Анна задумчиво кивнула, взяла вилку и, не зная, куда её деть, стала возить по тарелке. На стол выпал вяленый томат, Анна завернула его в салфетку, как в погребальный саван, и положила на блюдце рядом с чашкой.
— Он правда не мучился? — спросила она бессильным голосом. — Заснул от слабости, и всё?
— Правда, — ответила Инга, стараясь не затягивать паузу между её вопросом и своим ответом.
* * *
Эдик сидел в машине, уткнувшись в телефон.
— Что, Интернет скушал тебя с потрохами, телохранитель? — спросила Инга, открывая дверь и усаживаясь на пассажирское сиденье.
— Смотри! — На экране была открыта новостная лента. Почти все заголовки — либо красным цветом, либо капслоком: «Солист Score покончил жизнь самоубийством», «Шах из Score совершил суицид», «Застрелился Шах, солист Score — самой многообещающей российской группы».

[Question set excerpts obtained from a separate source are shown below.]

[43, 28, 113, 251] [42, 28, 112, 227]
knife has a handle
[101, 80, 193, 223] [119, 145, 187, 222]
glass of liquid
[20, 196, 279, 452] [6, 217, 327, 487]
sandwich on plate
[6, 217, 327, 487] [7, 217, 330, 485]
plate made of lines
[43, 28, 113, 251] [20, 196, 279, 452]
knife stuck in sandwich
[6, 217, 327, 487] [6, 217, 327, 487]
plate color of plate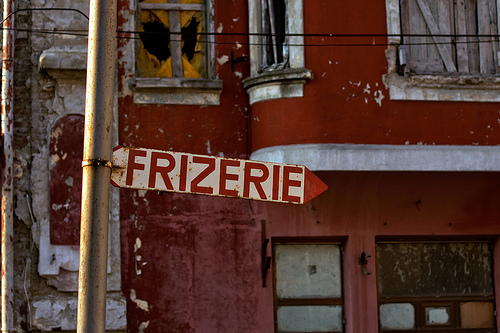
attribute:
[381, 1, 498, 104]
window frame — crumbling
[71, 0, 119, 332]
pole — gray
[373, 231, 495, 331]
window — glass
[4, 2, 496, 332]
building — run down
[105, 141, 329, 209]
sign — pointing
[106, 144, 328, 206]
black shirt — directional, red, white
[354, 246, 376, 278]
light fixture — broken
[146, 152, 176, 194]
letter — red 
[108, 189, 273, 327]
paint — peeling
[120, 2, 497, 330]
concrete wall — grey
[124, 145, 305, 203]
letters — red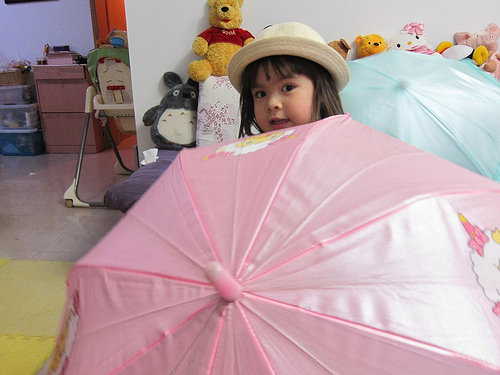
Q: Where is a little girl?
A: Behind pink umbrella.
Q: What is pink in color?
A: An umbrella.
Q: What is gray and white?
A: Stuffed animal.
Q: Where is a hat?
A: On little girl's head.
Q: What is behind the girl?
A: Blue umbrella.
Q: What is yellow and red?
A: Winnie the Pooh doll.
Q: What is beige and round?
A: Girl's hat.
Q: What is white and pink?
A: Hello Kitty doll.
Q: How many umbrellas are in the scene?
A: Two.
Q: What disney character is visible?
A: Pooh.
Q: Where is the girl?
A: Behind umbrella.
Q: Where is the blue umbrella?
A: Behind the girl.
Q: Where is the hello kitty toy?
A: Next to pooh.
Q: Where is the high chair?
A: Room behind the girl.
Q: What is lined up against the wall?
A: Stuffed toys.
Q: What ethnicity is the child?
A: Asian.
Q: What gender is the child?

Инга знала эту группу — их музыка часто звучала у Кати в наушниках. Она ткнула в последний заголовок, пролистала статью: «…высокое содержание героина в крови…», «…предположительно застрелился из дробовика в рот…», «…предсмертная записка…». Инга посмотрела на фотографию: молодой парень с длинными светлыми волосами, улыбчивое лицо, добрые глаза в лучиках смешливых морщин.
— Такой молодой, — грустно сказала Инга.
— Ещё один член «Клуба 27», — кивнул Эдик.
«#3 (Курт Кобейн) пробудился. Мы радуемся вместе с ним».
Помолчали. Инга отдала Эдику телефон, он аккуратно поставил его на подставку у лобового стекла.
— Как прошла твоя встреча? — спросил он, выруливая.
— Был какой-то фрукт на оглашении завещания, некто Павел Трифонов. Анна его не знает. — Инга смотрела на крыльцо «Кофемафии». Усатый мужчина в кепке всё ещё торчал там, курил. — Уверена, в этом и есть смысл всей затеи Харитонова. Они завещают ему немалые деньги после своей смерти. Эдик, — она развернулась к нему, — нужно выяснить, связана ли Постникова с Харитоновым и Трифоновым. Анна дала мне контакты Трифонова. Нужно с ним встретиться. Это в Бибиреве. Съездим?
— Хоть на край света. Только тебе видеться с ним нежелательно, опасно. Мало ли что. Да и о чём ты будешь с ним говорить? Давай я с ним свяжусь, попробую расколоть. А сейчас отвезу тебя домой. На сегодня хватит.
Начался гнетущий дождь, замелькало за окном унылое однообразие новостроек. Москву накрыло ватным одеялом. Инга смотрела в боковое окно на загруженные дороги, на вечный ремонт тротуаров — всё огорожено, обставлено красными конусами. Её начало укачивать.
Всё безлико, засасывает, сбивает с пути.
Она заснула поверхностным, прерывистым сном, ей казалось, будто они плывут сквозь дождь в маленьком пузатом батискафе, а Анна, открытая и нежная, показывает ей в зеркало заднего вида фотографию засушенной мумии, отвратительное коричневое лицо с мёртвыми зубами, и говорит: «Он был такой красивый, как хорошо, что он не мучился». Появляется Штейн: «Последний кадр, юная леди, и больше я вас не терзаю», но вместо фотоаппарата у него в руках оказывается чёрный мешок с мультяшным знаком доллара, вышитым зелёной, похожей на змею, ниткой. Инга резко выпрямилась на пассажирском сиденье.
— Задремала? — спросил Эдик.
— Да. — Она всматривалась в зеркало заднего вида, будто могла увидеть там Анну. — Эдик! — вдруг крикнула она.
— Ёлки! — Он аж подскочил. — Ты напугала меня! Что?
— За нами следят, — сказала Инга уже намного тише, стараясь больше не смотреть в зеркало. — Видишь тот серый BMW? Мужчина за рулём постоянно крутился вокруг нас с Анной и сто раз ходил курить на веранду «Кофемафии», пока я с ней встречалась. В кепке, усатый! Боже, а вдруг именно про него говорил Микаэлян, у которого кафе спалили?